The buzz within the city of a summer Leafs playoff run will filter through to the team more indirectly, given the amount of media attention and the local staff they’ll still be dealing with within the campus that NHL intends to set up for its players and personnel in and around the Exhibition grounds downtown — and no doubt the team will see the flags hanging from buildings and hear the car horns honking downtown after a big Leafs playoff win, as well as the social-media footage of the nearby patio and (hopefully small/responsible) game-viewing gatherings.

There is no doubt the NHL appears to have taken the safest, most common-sense route in opting for two Canadian hubs amid the COVID-19 numbers we’re seeing in the U.S. generally and particularly within once-heavily-favored Las Vegas. A question that looms large here, however, among many: After several weeks where Toronto seemed to be on the outside looking in as a potential hub city, and Vancouver — where COVID-19 has been managed with considerable (relative) success — was viewed as a heavy favourite, what satisfied Toronto health officials about the NHL’s plan for managing the positive-test eventuality that apparently didn’t pass muster with Vancouver health officials?

MATERIAL SUPPLIED
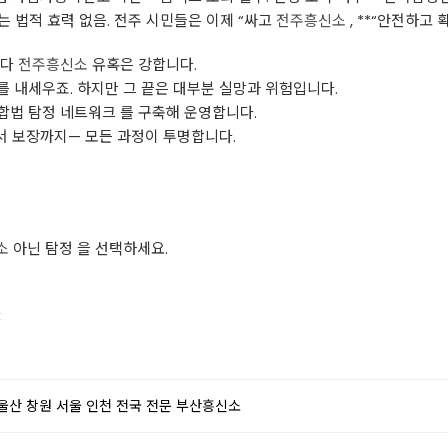
두는 법적 효력 없음. 전주 시민들은 이제 “싸고
전주흥신소
, **“안전하고
진다
전주흥신소
유혹은 강합니다.
끼를 내세우죠. 하지만 그 끝은 대부분 실망과 위험입니다.
합법 탐정 네트워크 를 구축해 운영합니다.
고서 보장까지— 모든 과정이 투명합니다.
소
아닌 탐정 을 선택하세요.
<
울산 창원 서울 인천 전국 전문 부산흥신소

WORK TO COMPLETE
a – Reproduce the part of the passage on the NHL hub cities that starts at "The buzz within" and ends at "small/responsible) game-viewing gatherings.".
b – Using the passage on the NHL hub cities, answer these questions:
(i) Where does the NHL intend to set up its campus for players and personnel?
(ii) Which U.S. city is described as once heavily favored?
(iii) Where has COVID-19 been managed with considerable (relative) success?

SOLUTION SET
a –
The buzz within the city of a summer Leafs playoff run will filter through to the team more indirectly, given the amount of media attention and the local staff they’ll still be dealing with within the campus that NHL intends to set up for its players and personnel in and around the Exhibition grounds downtown — and no doubt the team will see the flags hanging from buildings and hear the car horns honking downtown after a big Leafs playoff win, as well as the social-media footage of the nearby patio and (hopefully small/responsible) game-viewing gatherings.

b –
(i) In and around the Exhibition grounds downtown.
(ii) Las Vegas.
(iii) Vancouver.